Plus d’un milliard de commandes en ligne ont été réalisées en 2018, et ce chiffre entend doubler d’ici 2020. Cela confirme bien la translation exponentielle du commerce physique à son pendant digital. Le problème avec le e-commerce, c'est qu'une marque ne peut pas faire parler ses produits ni mettre un vendeur derrière chaque client. Or, les fondamentaux du commerce restent l'échange, le conseil, bref, la conversation. Sans interaction utile, efficace et à point nommé, le consommateur zappe et déserte le site de la marque.

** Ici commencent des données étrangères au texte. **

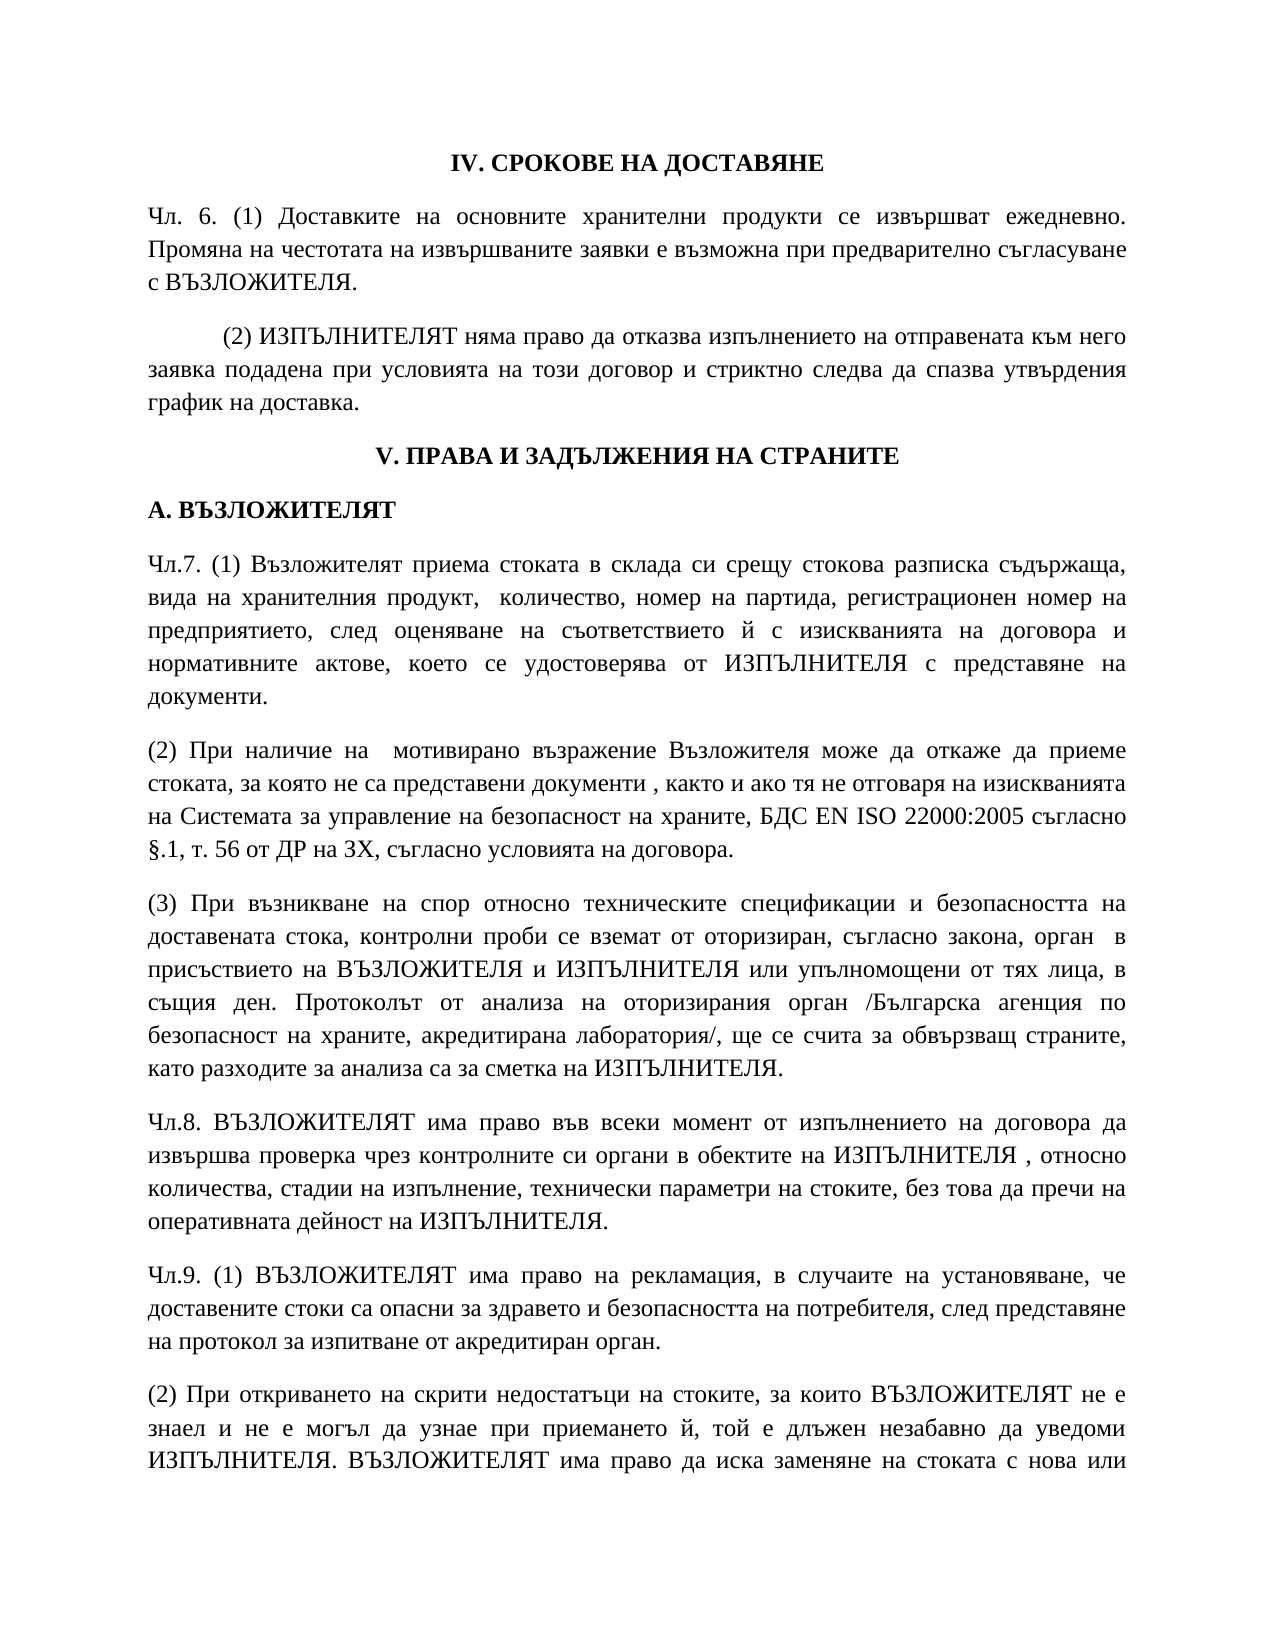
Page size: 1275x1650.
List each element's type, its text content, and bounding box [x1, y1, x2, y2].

Afin de rétablir un climat de confiance propice à la réalisation d’une vente, les e-commerçants ont tout intérêt à miser sur les agents virtuels de nouvelle génération. Selon le futurologue Ray Kurzweil, il sera tout bonnement impossible de faire le distinguo entre un agent humain et un agent virtuel en 2029, preuve que cette technologie de pointe a de beaux jours devant elle, et servira toujours mieux les intérêts du consommateur. A ce titre, les derniers algorithmes de compréhension du langage naturel automatisé sortant des laboratoires de recherche dépassent les performances de l’humain. Si pour le moment, ils s’expriment en langue de Shakespeare, il est à parier que cette prouesse sera répliquée sur d’autres langues dans un futur on ne peut plus proche. Aujourd’hui, les assistants conversationnels sont capables de tisser une relation quasi de pair-à-pair, adaptée aux usages du consommateur moderne et à sa fenêtre d’attention.

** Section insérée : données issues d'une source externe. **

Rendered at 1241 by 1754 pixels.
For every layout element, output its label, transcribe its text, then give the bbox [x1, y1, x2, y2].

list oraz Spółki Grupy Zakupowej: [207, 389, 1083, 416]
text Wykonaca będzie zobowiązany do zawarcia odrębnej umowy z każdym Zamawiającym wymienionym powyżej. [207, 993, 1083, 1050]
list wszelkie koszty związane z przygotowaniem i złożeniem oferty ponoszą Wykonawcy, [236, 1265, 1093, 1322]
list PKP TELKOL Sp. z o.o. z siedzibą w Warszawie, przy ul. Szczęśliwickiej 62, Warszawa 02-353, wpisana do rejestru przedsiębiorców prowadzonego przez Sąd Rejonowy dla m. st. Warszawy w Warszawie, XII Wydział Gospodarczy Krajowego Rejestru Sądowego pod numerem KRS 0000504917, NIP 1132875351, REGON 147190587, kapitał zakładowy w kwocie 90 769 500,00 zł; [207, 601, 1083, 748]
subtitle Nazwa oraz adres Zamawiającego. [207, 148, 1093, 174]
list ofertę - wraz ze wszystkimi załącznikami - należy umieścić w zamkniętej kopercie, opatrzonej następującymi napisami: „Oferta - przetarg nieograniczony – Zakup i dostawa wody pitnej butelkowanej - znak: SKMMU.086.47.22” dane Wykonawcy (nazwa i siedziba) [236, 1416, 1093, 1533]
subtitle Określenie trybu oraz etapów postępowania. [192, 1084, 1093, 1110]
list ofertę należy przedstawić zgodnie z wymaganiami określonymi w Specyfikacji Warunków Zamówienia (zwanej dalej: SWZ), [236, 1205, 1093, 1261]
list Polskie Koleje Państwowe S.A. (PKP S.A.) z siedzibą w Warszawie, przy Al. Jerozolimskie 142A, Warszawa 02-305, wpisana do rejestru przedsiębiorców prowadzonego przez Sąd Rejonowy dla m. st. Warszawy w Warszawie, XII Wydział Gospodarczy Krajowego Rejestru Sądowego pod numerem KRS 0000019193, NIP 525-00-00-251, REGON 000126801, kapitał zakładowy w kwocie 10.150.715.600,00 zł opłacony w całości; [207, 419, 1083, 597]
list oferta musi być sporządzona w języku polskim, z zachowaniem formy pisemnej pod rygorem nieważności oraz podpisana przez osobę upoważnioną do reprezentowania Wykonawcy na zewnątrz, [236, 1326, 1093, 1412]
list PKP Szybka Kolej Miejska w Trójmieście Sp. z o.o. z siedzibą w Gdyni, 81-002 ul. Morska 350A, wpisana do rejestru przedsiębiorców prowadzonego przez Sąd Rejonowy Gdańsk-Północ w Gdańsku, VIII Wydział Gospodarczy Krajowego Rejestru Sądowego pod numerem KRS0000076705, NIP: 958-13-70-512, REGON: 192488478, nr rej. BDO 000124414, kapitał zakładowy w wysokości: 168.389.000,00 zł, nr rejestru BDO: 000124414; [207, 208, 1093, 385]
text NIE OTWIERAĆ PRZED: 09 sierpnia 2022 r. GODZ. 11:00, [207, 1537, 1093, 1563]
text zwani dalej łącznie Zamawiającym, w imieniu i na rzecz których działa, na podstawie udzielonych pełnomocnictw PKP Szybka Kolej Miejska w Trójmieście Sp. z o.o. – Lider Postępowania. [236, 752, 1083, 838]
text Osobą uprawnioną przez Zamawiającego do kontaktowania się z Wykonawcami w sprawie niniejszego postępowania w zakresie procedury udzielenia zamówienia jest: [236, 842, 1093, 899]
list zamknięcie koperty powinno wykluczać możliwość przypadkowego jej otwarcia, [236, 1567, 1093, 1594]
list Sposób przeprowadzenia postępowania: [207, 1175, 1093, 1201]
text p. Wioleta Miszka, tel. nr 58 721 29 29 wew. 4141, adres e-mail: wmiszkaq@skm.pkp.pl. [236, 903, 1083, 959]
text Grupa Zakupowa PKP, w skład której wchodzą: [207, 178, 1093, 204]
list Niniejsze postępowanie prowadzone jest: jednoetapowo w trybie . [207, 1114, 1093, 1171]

Pour subsister face à l’hégémonie naturelle, froide et distante des GAFA, les marques ont tout intérêt à faire de leur différence une force. Au pragmatisme distancié, les e-retailers opposent bienveillance, accompagnement et conseil dans une logique d’humanisation. Les marques dénotent grâce à leur supplément d’âme, elles gagnent ainsi en ubiquité, en affect et en pertinence, des critères déterminants pour le client. Elles construisent alors des expériences sur-mesure, qui comptent. Des immersions qui détiennent les clés de leur pérennité, dans un contexte on ne peut plus concurrentiel et débordant d’informations.